= Norman Hudson =

 Norman Hudson OBE (1945 - ) Chairman of the Historic Houses Foundation, founder and publisher of Hudson's Historic Houses and Gardens annual guidebook, is known primarily as having been an advisor to owners of historic houses on management, development of tourism, ancillary uses and location filming.

== Career ==
Norman Hudson OBE, a management and development consultant, advising primarily on Historic Houses and their management, is currently Chairman of the Historic Houses Foundation, a grant giving charitable body. He has had wide involvement in the Built Heritage sector including having been a member of the National Trust Council 1973–1988, a member of the British Tourism Development Committee, from 1977-2005 retained as Adviser to Historic Houses [Historic Houses Association] whose 1,600 members are the private owners of the most important historic houses and gardens in Great Britain. Hudson continues as consultant to Historic Houses and serves on its Council Council. Having been chairman he is now Patron of the Sulgrave Manor Trust, that looks after Sulgrave Manor [www.sulgravemanor.co.uk] the UK ancestral home of George Washington.

From 1987 until 2007, Hudson published, via his publishing company Norman Hudson & Co, 20 annual editions of Hudson's Historic Houses and Gardens guidebook, then the principal annual guide to UK heritage property open to the public.

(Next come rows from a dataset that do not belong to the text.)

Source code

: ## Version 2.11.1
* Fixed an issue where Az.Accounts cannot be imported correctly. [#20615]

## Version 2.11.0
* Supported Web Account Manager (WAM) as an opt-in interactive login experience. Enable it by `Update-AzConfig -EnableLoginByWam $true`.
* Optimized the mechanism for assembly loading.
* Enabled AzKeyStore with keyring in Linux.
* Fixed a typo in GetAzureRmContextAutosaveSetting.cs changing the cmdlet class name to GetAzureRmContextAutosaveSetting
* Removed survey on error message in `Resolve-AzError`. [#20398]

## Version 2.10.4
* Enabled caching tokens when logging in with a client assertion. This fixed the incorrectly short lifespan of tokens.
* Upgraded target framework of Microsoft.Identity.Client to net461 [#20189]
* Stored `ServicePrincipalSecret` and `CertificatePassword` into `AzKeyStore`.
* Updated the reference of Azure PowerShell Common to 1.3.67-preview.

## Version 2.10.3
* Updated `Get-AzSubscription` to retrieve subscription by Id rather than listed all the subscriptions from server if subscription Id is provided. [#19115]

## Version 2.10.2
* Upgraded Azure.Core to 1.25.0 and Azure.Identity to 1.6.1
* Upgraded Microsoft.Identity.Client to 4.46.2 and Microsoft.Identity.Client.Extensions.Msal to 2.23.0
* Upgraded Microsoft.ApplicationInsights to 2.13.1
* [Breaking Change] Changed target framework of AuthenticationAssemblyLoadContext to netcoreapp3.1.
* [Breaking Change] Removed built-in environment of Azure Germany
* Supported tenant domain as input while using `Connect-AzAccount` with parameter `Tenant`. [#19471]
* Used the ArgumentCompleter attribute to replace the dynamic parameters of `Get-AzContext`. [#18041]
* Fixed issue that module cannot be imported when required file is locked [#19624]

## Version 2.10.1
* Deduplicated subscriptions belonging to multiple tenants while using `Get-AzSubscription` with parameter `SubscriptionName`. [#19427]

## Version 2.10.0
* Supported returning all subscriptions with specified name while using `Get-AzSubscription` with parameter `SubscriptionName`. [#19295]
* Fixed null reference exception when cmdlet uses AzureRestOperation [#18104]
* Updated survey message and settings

In September 2007 Hudson sold the Hudson's Historic Houses and Gardens title to the Heritage House Group Ltd. His involvement continued as chair of the judging panel for the Hudsons Awards, now known as the UK Heritage awards. In 2017 he himself received a Lifetime Achievement award from the Heritage Alliance.

In the 2003 Queen's Birthday Honours list, Hudson received an OBE for services to the heritage tourism industry. He is married to Jane, founder of M&G Presents, and lives in Upper Wardington, Oxfordshire. Hudson, prior to its sale in 2016, was Chairman of M&G Presents Ltd, then one of the principal UK mail order gift catalogue businesses.

== Books – Author/Editor ==
- Historic Houses and Gardens of the Thames and Chilterns (1979) 32 pages, ISBN 0-85306-827-5, ISBN 978-0-85306-827-3. Revised edition (1982) 32 pages, ISBN 0-7117-0043-5, ISBN 978-0-7117-0043-7.
- Hudson's Historic Houses and Gardens (1987-2007) Norman Hudson & Co, annually, totalling 20 editions, starting with title dates 1987–8, then 1989 and so on annually. There are also identical USA editions, but with a different cover highlighting Great Britain and Ireland, and a separate ISBN through Globe Pequot Press. See the section below for further details.
- Film and Photography for Historic Houses and Gardens (1988) A Handbook for the Historic Houses Association, the National Trust and English Heritage, 82 pages, ISBN 0-9514062-1-3, ISBN 978-0-9514062-1-2.
- Film and Photography for Historic Houses and Gardens (1995) A Historic Houses Association Handbook, 98 pages, ISBN 0-9525482-0-8, ISBN 978-0-9525482-0-1.
- Hudson's Guide to Historic Properties in Scotland (1997) Norman Hudson & Co, 290 pages, ISBN 0-9514157-9-4, ISBN 978-0-9514157-9-5. Revised editions - (1998) 64 pages, ISBN 0-9531426-0-4, ISBN 978-0-9531426-0-6; (1999) 88 pages, ISBN 0-9531426-3-9, ISBN 978-0-9531426-3-7.
- Hudson’s Historic Family Homes and Gardens: From the Air (2002) Norman Hudson & Co, foreword by HHA President - the Earl of Leicester, 192 pages, hardcover, ISBN 0-9531426-8-X, ISBN 978-0-9531426-8-2. Paperback (2002) ISBN 0-9531426-9-8, ISBN 978-0-9531426-9-9.

== Books – Published by Norman Hudson & Company ==
- Highclere Castle (1988) by Sarah Greenwood, 31 pages, (Highclere Castle).
- Thirlestane Castle & the Border Country Life Museum, Lauder, Berwickshire: an illustrated guide (1989) 32 pages (Thirlestane Castle).
- A Walk for Diana: The Diana, Princess of Wales Memorial Walk (2001) by Tom Corby and Lucy Trench, paperback, 84 pages, ISBN 0-9531426-6-3, ISBN 978-0-9531426-6-8 (Memorial Walk).

== Books – Editions of Hudson's Historic Houses and Gardens ==
The year listed below is that shown on the book cover, not the date published, which is usually at the end of the year before the cover year. The property name is of that featured on the front cover. For each year, the UK edition is listed first, then the separate US edition (which ceased after the 2007 edition).
- 2008 - Dunrobin Castle, ISBN 1-904387-07-1, ISBN 978-1-904387-07-7.
- 2009 - Dumfries House, ISBN 0-85101-886-6, ISBN 978-0-85101-886-7.